• **TO DO**
Quote the records that follow in full and exactly; leave out the pictures.

• **DATA UNDER STUDY**
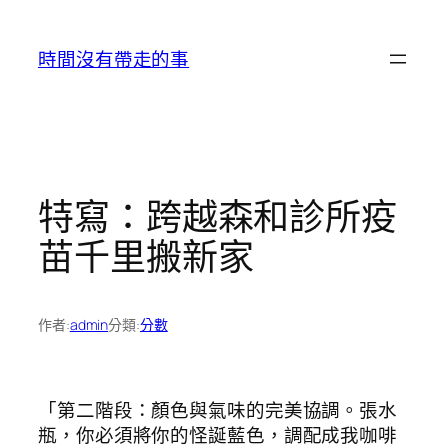
跳
至
時間沒有帶走的事
主
要
內
容
特寫：跨越森和診所疫
苗千里搬新家
作者:
admin
分類:
分數
「第二階段：顏色與氣味的完美協調。張水
瓶，你必須將你的怪誕藍色，調配成我咖啡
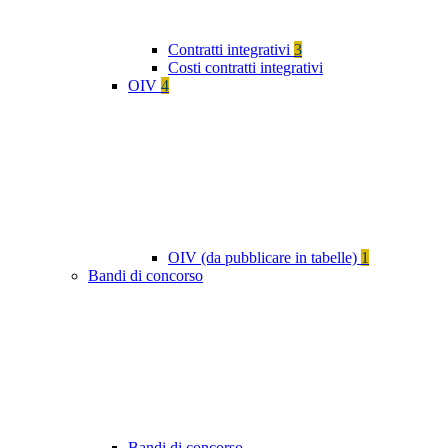
Contratti integrativi
3
Costi contratti integrativi
OIV
4
OIV (da pubblicare in tabelle)
1
Bandi di concorso
Bandi di concorso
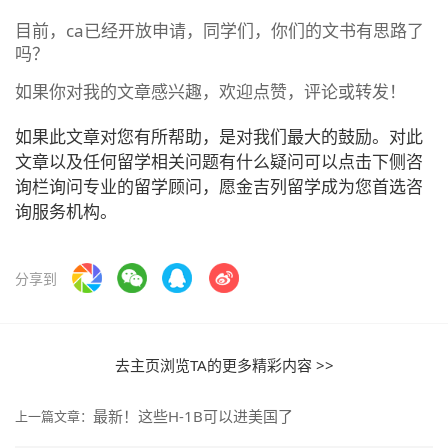
目前，ca已经开放申请，同学们，你们的文书有思路了
吗？
如果你对我的文章感兴趣，欢迎点赞，评论或转发！
如果此文章对您有所帮助，是对我们最大的鼓励。对此
文章以及任何留学相关问题有什么疑问可以点击下侧咨
询栏询问专业的留学顾问，愿金吉列留学成为您首选咨
询服务机构。
分享到
去主页浏览TA的更多精彩内容 >>
最新！这些H-1B可以进美国了
上一篇文章：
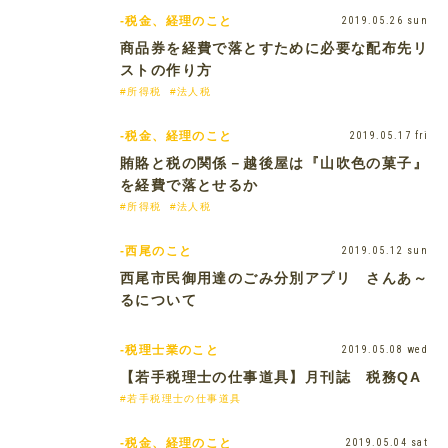
-税金、経理のこと
2019.05.26 sun
商品券を経費で落とすために必要な配布先リ
ストの作り方
#所得税
#法人税
-税金、経理のこと
2019.05.17 fri
賄賂と税の関係－越後屋は『山吹色の菓子』
を経費で落とせるか
#所得税
#法人税
-西尾のこと
2019.05.12 sun
西尾市民御用達のごみ分別アプリ さんあ～
るについて
-税理士業のこと
2019.05.08 wed
【若手税理士の仕事道具】月刊誌 税務QA
#若手税理士の仕事道具
-税金、経理のこと
2019.05.04 sat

• **THE COMPLETED TASK**
跳
至
時間沒有帶走的事
主
要
內
容
特寫：跨越森和診所疫
苗千里搬新家
作者:
admin
分類:
分數
「第二階段：顏色與氣味的完美協調。張水
瓶，你必須將你的怪誕藍色，調配成我咖啡
Contratti integrativi
3
Costi contratti integrativi
OIV
4
OIV (da pubblicare in tabelle)
1
Bandi di concorso
Bandi di concorso
目前，ca已经开放申请，同学们，你们的文书有思路了
吗？
如果你对我的文章感兴趣，欢迎点赞，评论或转发！
如果此文章对您有所帮助，是对我们最大的鼓励。对此
文章以及任何留学相关问题有什么疑问可以点击下侧咨
询栏询问专业的留学顾问，愿金吉列留学成为您首选咨
询服务机构。
分享到
去主页浏览TA的更多精彩内容 >>
最新！这些H-1B可以进美国了
上一篇文章：
-税金、経理のこと
2019.05.26 sun
商品券を経費で落とすために必要な配布先リ
ストの作り方
#所得税
#法人税
-税金、経理のこと
2019.05.17 fri
賄賂と税の関係－越後屋は『山吹色の菓子』
を経費で落とせるか
#所得税
#法人税
-西尾のこと
2019.05.12 sun
西尾市民御用達のごみ分別アプリ さんあ～
るについて
-税理士業のこと
2019.05.08 wed
【若手税理士の仕事道具】月刊誌 税務QA
#若手税理士の仕事道具
-税金、経理のこと
2019.05.04 sat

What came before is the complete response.